DOCUMENT EXCERPT —
** Start **

The Most Selective Online MBA Programs

The Naveen Jindal School of Management at the University of Texas-Dallas is the most selective school in the nation, according to U.S. News. It also has the second-lowest acceptance rate of any school in the top 100 of that magazine’s ranking of the best online MBA programs. Courtesy photo

In Texas, they say, everything is bigger. At the University of Texas-Dallas Naveen Jindal School of Management, the online MBA program is only average-sized — with about 325 students in the latest cohort — but the course offerings are huge, with more than 200 electives to choose from. Students have that range of options not because all those electives are available online, but because the university considers online “just another platform” and allows students in its “Professional” MBA program to take as many classes as they like through one of five flexible formats, including classes on campus shoulder-to-shoulder with the full-time cohort.

“Unlike a lot of schools, we don’t really consider our online program to be all that separate,” says Lisa Shatz, assistant dean and director of MBA programs at UT-Dallas Jindal. “I know a lot of the schools have their online students and they have their evening students and full-time students, where our students can all take advantage of the online component, so we have students who are in the full-time or the evening cohort and they can take evening courses. It’s limited for full-time, but most of our MBA students take some online.”

It works. According to the latest U.S. News & World Report ranking of online MBA programs, UT-Dallas Jindal is No. 7 in the country. But while students are flocking to the UT-Dallas Jindal online program, some of the best are being turned away: In a separate measure of selectivity, the school ranks No. 1, with among the highest average GPAs (3.60) and lowest acceptance rates (39%) of the top 100 schools.

“I think what we’re doing right is in our whole program,” Shatz tells Poets&Quants, “and there happens to be a demand for the online component of that.”

WHAT SETS UT-DALLAS APART

Lisa Shatz. director of MBA programs at UT-Dallas Jindal

UT-Dallas Jindal, which offered its first online MBA class in 1999, moved up two spots from No. 9 in the 2016 U.S. News ranking. Like all the top programs, it uses multimedia lectures, video clips, online submission of assignments, online exams, and interactivity tools such as discussion forums, email, groups, and web conferencing. Most exams are online; a few professors require proctored exams that can be done at convenient testing locations. The program is 53 credits, 30 of them core; there are 15 concentrations, from Accounting and Business Analytics to Innovation & Entrepreneurship and Leadership in Organizations.

** End **

RECORD EXTRACTS —
** Start **

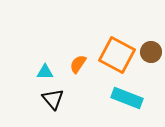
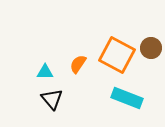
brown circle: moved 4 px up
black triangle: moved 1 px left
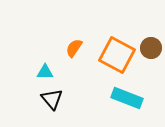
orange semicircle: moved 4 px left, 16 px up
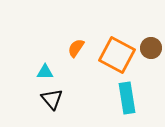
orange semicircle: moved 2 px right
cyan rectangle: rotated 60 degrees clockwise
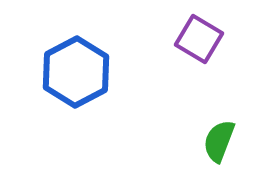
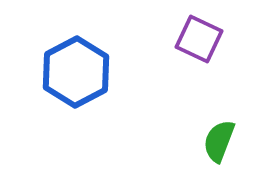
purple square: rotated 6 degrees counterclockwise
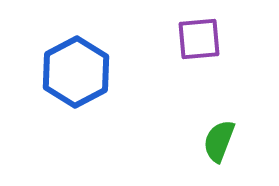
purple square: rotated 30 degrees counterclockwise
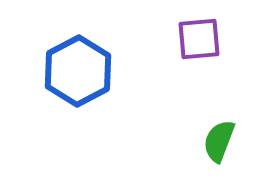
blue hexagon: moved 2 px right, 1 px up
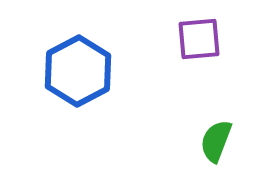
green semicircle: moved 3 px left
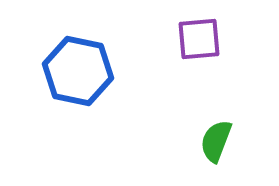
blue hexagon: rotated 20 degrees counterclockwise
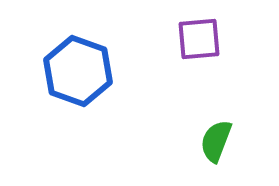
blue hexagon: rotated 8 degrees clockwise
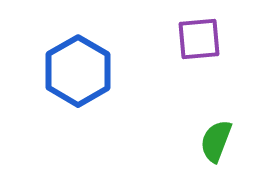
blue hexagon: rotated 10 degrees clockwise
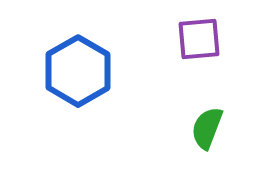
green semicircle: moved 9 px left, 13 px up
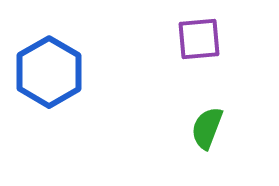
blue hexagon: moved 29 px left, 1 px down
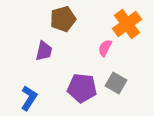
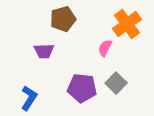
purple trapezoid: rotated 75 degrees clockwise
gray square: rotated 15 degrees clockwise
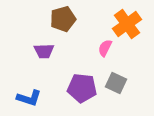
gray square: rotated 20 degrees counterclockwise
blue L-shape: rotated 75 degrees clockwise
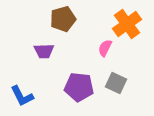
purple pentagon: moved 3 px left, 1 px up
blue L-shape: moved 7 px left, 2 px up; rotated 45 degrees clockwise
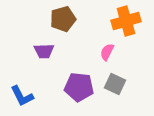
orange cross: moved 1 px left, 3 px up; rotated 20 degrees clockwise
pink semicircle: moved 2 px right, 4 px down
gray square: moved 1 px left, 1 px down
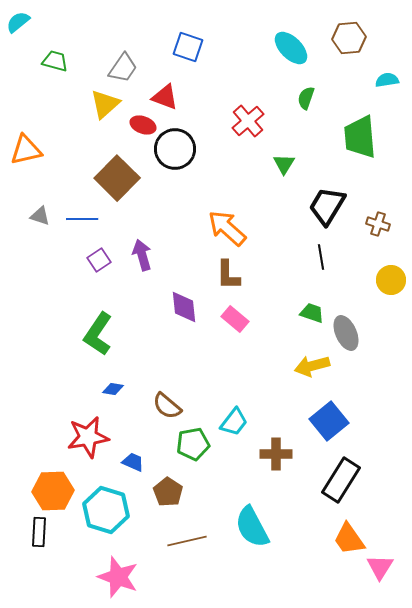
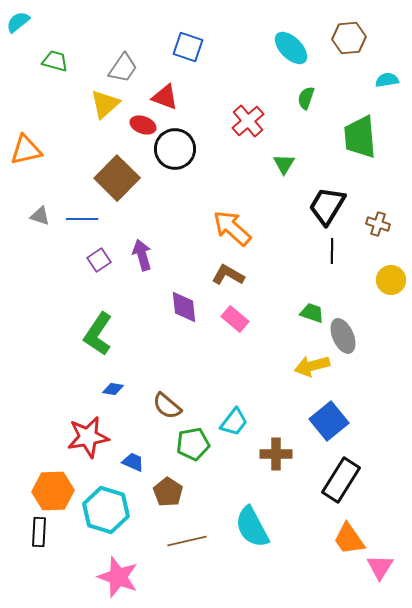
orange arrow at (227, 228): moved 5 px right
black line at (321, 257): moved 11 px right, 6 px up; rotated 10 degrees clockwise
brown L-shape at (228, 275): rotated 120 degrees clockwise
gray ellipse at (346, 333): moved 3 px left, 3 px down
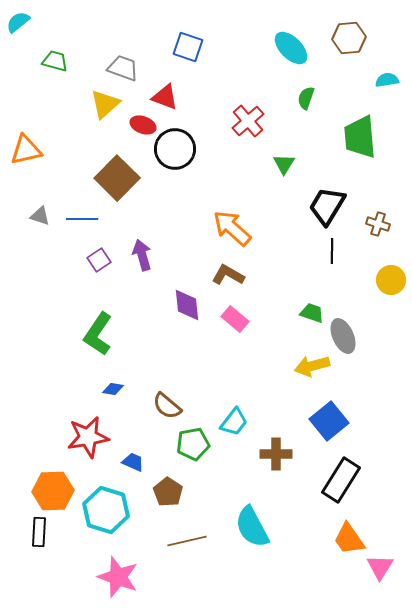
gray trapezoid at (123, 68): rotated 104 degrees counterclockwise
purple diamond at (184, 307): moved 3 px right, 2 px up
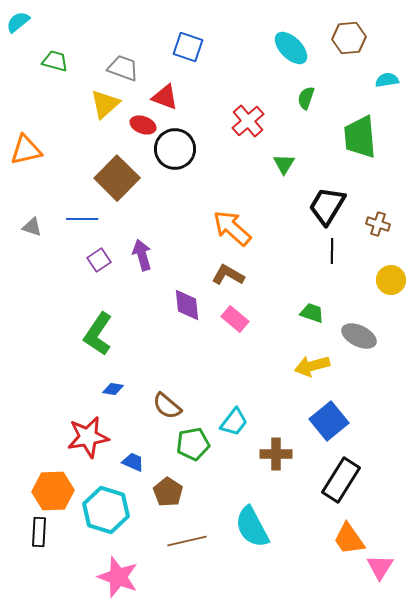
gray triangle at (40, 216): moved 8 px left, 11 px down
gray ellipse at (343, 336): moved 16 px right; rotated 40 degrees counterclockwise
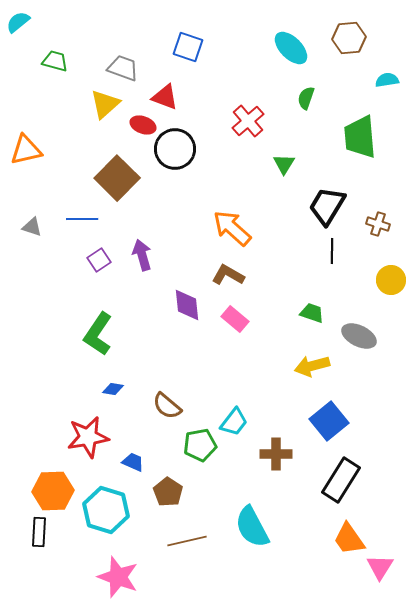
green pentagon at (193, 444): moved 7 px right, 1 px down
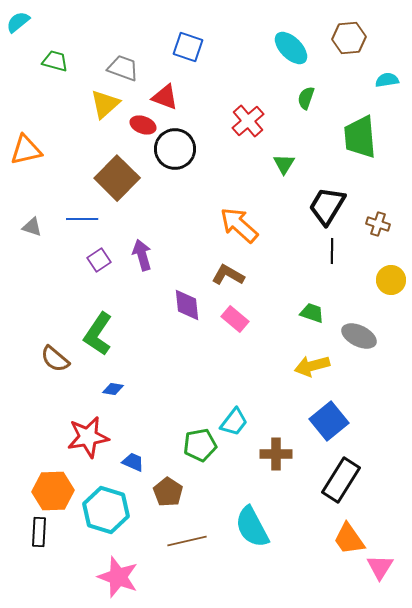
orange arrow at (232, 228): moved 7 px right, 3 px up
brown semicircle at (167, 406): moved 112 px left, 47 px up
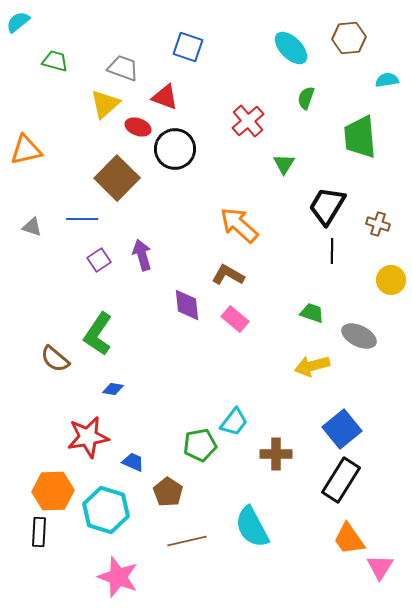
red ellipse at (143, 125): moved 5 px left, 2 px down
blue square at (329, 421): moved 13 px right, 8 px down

** End **
** Start **

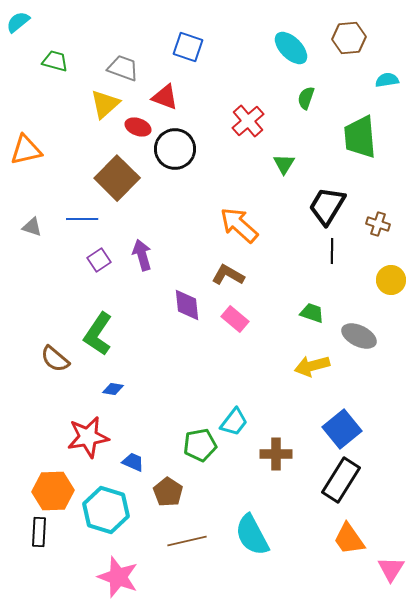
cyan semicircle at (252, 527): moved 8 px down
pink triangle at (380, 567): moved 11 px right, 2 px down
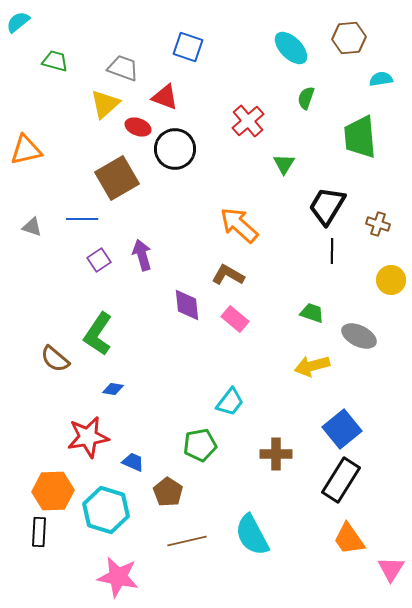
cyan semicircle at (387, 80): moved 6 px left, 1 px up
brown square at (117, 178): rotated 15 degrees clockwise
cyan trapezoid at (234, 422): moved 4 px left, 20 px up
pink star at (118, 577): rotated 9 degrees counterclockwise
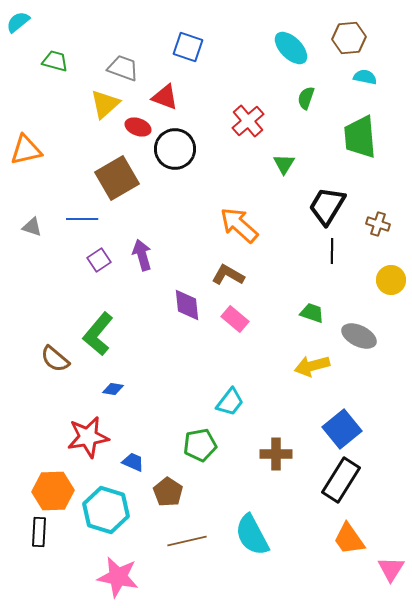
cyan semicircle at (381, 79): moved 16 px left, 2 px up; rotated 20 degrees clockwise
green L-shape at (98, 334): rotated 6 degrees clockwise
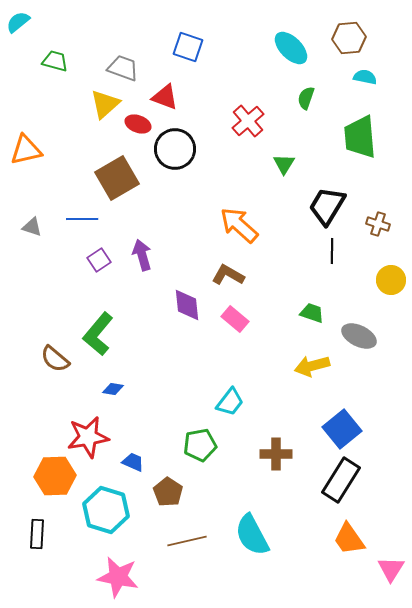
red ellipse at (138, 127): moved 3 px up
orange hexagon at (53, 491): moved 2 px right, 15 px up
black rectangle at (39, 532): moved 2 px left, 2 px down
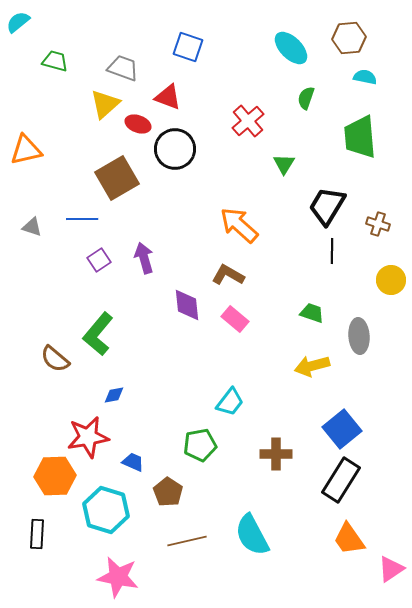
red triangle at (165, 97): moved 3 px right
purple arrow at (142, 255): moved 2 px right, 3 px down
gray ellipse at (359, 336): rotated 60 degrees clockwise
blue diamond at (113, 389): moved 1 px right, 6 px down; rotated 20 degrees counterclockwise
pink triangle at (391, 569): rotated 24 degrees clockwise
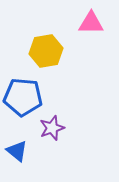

** End **

TASKS FOR THIS EXERCISE —
**a.** In the online MBA article, how many electives are available to UT-Dallas Jindal students?
**b.** Revise the online MBA article from "Lisa Shatz. director of" to "Leadership in Organizations.", changing "discussion forums" to "message boards".
**c.** Write what comes next in the online MBA article.

OUTPUTS IN ORDER —
**a.** More than 200 electives.

**b.**
Lisa Shatz. director of MBA programs at UT-Dallas Jindal

UT-Dallas Jindal, which offered its first online MBA class in 1999, moved up two spots from No. 9 in the 2016 U.S. News ranking. Like all the top programs, it uses multimedia lectures, video clips, online submission of assignments, online exams, and interactivity tools such as message boards, email, groups, and web conferencing. Most exams are online; a few professors require proctored exams that can be done at convenient testing locations. The program is 53 credits, 30 of them core; there are 15 concentrations, from Accounting and Business Analytics to Innovation & Entrepreneurship and Leadership in Organizations.

**c.**
So far, so normal. What sets UT-Dallas Jindal apart in the online space, Shatz says, is that it truly considers online to be part of the whole — meaning the school lends the full force of its highly regarded and very selective full-time MBA to the world of cyber-instruction. (How highly regarded? Among U.S. public university programs, the school was ranked No. 12 by Bloomberg Businessweek in 2016 and No. 16 by U.S. News in 2017. How selective? It boasts an average GPA of 3.50, average General Management Admissions Test score of 670, and an acceptance rate of just 19.5%.)

“A lot of students will come in thinking of themselves as online, but then they get in and they start looking at these 200-plus electives and they think, ‘I think I really would like to be on campus, and maybe I’ll take advantage of some of these,’” Shatz says. “So the vast majority of our students are neither fully on campus nor fully online, they’re just MBA students who are taking advantage of the different formats that we have.”

BREAKING DOWN THE SELECTIVITY STATS

In terms of selectivity, the U.S. News online MBA ranking includes a few different metrics provided by the schools themselves that offer insight into how hard it is to get in: average GPA, average GMAT, and acceptance rate being the most commonly consulted. The magazine, meanwhile, also provides its own selectivity score, a measure of how many highly qualified applicants are turned away.

Poets&Quants crunched the numbers in the U.S. News ranking and found some interesting facts when it comes to how those school-reported metrics jibe with their selectivity score. While Temple University’s Fox School of Business is ranked No. 1 overall, its average GMAT score is just 582, way down the list among the top 100; its average GPA is a respectable 3.40, but its acceptance rate is a very low 45% — only a few schools have lower. This helps translate to a selectivity rank of No. 3.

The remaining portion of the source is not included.